CCS is seen as crucial to decarbonising electricity production in order to avert climate change and an area where Britain can build a successful new sector exporting equipment and engineering expertise.

But the government has been criticised for the lack of a long-term energy policy to give investors confidence and had to restart its £1bn competition to stimulate development of the technology after all the participants pulled out.

Senior ministers are due to meet today to formulate a policy for dealing with the UK’s future energy demands and, according to a report in today’s Guardian, cutting funding for CCS demonstration projects is on the table in negotiations to secure money for renewable energy subsidies.

The IMechE’s head of energy and environment, Dr Tim Fox, said in a statement: ‘The UK is at risk of going from a world leader to an also-ran in the race towards CCS technology. Projects in Canada, Norway and China are now moving those countries ahead of the UK, while we are swiftly losing momentum.

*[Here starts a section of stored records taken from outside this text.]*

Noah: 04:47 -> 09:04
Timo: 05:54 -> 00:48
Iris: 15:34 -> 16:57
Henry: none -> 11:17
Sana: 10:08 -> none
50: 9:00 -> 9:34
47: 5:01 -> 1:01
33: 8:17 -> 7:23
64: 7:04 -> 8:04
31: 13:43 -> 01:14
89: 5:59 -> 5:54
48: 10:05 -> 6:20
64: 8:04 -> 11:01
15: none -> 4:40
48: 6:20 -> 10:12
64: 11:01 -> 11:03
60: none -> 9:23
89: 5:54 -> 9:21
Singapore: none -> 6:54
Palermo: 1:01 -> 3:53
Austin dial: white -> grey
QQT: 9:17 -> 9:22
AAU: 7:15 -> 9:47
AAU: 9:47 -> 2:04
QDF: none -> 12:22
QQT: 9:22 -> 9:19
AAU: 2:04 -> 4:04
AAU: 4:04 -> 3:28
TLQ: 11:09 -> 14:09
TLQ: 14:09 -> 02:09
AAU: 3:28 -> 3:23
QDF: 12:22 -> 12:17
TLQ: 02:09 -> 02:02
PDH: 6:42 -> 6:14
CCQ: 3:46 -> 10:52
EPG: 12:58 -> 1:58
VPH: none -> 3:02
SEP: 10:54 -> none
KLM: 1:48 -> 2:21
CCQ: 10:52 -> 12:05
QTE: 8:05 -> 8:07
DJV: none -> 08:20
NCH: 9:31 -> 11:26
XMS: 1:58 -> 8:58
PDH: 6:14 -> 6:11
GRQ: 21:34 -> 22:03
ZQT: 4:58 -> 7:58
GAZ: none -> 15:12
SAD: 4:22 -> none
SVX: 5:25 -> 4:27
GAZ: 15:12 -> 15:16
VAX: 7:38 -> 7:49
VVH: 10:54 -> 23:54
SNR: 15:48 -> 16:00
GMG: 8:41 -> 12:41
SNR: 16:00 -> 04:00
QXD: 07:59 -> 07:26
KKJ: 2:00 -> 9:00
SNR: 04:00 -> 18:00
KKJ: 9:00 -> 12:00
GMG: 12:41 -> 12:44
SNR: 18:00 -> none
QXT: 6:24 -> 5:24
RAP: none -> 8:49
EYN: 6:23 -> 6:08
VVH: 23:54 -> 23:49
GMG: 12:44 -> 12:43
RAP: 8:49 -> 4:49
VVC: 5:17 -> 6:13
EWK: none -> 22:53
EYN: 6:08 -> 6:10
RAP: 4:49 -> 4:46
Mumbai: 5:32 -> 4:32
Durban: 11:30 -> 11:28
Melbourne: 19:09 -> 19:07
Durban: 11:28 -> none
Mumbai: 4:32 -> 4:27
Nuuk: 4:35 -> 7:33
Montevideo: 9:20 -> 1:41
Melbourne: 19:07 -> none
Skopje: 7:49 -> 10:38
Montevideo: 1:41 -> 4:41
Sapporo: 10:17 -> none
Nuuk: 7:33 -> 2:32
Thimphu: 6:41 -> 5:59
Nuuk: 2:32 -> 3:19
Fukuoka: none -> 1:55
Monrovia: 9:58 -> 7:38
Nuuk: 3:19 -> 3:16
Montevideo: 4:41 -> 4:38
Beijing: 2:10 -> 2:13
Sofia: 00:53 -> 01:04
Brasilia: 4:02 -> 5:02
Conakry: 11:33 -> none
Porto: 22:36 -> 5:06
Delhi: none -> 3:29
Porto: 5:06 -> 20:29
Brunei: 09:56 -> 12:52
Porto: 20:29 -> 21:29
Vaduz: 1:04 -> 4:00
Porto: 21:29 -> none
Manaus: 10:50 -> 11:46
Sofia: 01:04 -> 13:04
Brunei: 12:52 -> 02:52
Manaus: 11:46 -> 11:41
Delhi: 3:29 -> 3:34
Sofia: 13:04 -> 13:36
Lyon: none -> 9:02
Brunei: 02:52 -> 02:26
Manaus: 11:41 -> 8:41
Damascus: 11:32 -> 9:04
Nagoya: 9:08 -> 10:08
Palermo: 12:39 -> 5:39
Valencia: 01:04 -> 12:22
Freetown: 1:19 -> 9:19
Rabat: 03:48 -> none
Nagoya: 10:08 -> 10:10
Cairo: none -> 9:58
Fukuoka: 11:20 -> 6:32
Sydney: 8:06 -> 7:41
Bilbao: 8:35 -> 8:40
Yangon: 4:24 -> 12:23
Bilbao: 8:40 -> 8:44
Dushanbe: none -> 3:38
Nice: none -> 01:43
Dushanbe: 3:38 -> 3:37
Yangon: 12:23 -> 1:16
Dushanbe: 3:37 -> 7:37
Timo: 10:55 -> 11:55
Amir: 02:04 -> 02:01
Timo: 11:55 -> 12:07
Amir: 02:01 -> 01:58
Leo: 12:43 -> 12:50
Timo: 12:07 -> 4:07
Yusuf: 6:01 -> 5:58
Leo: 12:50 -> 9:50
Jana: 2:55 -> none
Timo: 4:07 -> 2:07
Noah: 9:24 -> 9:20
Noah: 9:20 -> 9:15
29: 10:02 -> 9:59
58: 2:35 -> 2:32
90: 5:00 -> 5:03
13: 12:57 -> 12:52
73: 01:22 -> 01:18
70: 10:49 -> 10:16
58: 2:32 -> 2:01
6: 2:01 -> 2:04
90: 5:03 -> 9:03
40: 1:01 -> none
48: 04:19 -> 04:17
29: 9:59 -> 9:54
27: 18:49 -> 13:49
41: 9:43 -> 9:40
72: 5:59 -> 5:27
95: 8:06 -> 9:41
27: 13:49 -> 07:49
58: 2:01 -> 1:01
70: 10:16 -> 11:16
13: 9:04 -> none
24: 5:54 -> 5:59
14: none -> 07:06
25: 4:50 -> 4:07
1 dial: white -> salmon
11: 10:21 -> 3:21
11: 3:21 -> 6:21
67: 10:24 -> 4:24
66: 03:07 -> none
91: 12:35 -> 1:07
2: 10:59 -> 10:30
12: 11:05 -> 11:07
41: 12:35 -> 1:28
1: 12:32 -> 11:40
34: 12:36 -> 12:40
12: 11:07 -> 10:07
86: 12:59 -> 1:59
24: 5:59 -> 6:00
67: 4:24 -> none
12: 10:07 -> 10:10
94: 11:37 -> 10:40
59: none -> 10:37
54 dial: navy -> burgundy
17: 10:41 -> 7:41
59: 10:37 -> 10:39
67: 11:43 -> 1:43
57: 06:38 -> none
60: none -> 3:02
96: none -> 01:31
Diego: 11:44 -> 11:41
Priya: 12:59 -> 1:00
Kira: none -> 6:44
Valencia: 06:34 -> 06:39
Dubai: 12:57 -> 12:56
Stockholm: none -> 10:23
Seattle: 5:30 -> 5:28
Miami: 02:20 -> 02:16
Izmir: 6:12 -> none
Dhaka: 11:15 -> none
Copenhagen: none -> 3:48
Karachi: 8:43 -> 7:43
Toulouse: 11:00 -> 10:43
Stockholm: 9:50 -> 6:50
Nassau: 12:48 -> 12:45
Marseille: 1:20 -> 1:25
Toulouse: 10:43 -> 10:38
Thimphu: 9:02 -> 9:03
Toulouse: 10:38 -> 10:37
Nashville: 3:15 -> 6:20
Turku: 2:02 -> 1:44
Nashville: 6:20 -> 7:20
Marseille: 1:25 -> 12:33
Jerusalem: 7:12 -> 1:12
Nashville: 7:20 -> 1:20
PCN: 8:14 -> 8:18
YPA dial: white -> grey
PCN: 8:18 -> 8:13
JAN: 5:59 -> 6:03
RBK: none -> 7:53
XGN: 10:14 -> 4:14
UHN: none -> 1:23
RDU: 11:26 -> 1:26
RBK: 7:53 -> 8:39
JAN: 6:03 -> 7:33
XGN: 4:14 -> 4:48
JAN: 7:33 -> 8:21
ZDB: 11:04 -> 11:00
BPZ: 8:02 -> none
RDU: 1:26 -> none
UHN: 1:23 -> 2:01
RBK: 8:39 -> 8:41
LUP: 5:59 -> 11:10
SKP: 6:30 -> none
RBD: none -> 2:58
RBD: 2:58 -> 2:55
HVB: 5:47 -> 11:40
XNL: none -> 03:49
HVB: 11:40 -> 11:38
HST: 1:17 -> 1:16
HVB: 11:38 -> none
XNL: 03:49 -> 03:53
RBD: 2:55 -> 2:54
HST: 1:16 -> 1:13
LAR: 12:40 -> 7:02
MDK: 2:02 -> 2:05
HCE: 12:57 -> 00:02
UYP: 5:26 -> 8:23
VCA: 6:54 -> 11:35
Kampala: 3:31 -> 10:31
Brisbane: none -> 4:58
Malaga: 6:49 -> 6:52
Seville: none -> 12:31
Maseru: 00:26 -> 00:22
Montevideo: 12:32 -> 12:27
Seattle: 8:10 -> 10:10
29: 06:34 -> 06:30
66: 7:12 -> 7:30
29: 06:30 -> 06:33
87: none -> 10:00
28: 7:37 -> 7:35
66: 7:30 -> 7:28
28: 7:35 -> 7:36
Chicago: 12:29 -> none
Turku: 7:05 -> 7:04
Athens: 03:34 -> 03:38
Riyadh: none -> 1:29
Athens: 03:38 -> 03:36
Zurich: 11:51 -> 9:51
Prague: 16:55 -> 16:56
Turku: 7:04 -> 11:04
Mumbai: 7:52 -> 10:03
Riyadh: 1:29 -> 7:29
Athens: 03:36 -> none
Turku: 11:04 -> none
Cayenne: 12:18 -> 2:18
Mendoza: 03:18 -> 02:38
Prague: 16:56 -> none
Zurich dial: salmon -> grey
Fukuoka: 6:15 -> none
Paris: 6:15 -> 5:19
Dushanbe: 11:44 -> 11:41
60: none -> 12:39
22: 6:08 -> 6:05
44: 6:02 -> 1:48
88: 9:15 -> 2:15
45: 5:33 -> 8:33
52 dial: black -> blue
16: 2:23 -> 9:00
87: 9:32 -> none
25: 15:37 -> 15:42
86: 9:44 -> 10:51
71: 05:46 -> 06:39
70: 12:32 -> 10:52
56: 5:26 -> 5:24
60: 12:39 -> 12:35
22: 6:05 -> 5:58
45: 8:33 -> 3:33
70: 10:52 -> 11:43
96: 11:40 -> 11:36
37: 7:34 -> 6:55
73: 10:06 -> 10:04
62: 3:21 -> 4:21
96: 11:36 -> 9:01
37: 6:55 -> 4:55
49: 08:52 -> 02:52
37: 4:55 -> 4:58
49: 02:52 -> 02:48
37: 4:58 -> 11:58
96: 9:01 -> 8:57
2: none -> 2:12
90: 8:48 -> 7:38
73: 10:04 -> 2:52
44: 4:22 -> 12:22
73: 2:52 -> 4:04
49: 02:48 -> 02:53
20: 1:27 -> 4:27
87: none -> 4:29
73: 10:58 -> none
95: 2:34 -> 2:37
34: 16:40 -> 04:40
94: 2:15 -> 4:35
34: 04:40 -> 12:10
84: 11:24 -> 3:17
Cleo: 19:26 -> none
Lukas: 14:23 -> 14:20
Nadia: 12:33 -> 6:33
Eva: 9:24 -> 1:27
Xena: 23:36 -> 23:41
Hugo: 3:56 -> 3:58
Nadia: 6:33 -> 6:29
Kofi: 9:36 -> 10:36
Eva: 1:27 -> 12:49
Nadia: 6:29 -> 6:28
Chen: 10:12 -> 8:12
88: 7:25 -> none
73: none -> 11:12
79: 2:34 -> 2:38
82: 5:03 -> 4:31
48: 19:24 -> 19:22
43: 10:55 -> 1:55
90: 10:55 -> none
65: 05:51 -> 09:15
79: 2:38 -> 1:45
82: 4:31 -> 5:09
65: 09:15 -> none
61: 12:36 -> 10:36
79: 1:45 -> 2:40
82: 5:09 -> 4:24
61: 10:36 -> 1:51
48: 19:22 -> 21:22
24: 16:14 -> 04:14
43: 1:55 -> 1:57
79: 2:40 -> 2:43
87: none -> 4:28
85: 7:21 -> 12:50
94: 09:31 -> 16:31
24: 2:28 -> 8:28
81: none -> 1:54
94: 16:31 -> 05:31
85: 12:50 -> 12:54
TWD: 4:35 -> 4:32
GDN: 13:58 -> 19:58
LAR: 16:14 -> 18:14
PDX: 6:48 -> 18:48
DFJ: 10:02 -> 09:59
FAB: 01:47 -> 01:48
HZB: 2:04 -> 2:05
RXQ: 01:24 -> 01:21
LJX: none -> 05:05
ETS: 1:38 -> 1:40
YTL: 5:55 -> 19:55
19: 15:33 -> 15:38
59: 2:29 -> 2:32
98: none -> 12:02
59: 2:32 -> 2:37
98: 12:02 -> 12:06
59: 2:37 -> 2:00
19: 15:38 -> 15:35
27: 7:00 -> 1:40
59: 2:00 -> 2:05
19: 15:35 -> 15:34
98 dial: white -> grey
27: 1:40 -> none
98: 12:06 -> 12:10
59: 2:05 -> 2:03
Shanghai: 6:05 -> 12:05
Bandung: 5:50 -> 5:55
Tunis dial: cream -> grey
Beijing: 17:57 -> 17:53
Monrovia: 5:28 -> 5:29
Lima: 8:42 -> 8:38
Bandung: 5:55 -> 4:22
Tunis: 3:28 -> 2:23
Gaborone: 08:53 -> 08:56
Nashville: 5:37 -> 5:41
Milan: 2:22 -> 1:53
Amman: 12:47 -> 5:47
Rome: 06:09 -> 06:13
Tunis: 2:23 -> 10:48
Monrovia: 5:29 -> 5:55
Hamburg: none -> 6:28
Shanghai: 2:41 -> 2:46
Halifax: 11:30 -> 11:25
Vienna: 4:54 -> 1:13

‘The UK cannot meet its emission-reduction targets without CCS. This leaves the government with a choice. It can either let industry create a basic capability by itself, buying in expertise from abroad, or it can grasp the nettle, give CCS the public support it needs and help the UK become a world leader.

‘The government has been sitting on a £1bn fund, enough to kick-start development of CCS. Ministers are meeting today for yet more discussions on Britain’s energy future. It is time for them to stop delaying and get that funding urgently to the projects that show the most promise.’

The CCS competition was relaunched in April to open entry to a wider range of projects, including gas power stations and industrial plants. It closed for bids in July and competing operations will be required to be operational by 2020.

The Carbon Capture and Storage Association estimates that CCS could create 100,000 jobs across the UK by 2030, contributing £6.5bn to the UK’s economy.

The IMechE pointed out that if the UK is one of the first countries to develop CCS, the industry could be as big as the North Sea oil industry, taking a significant share of a £5tn global CCS business by 2050.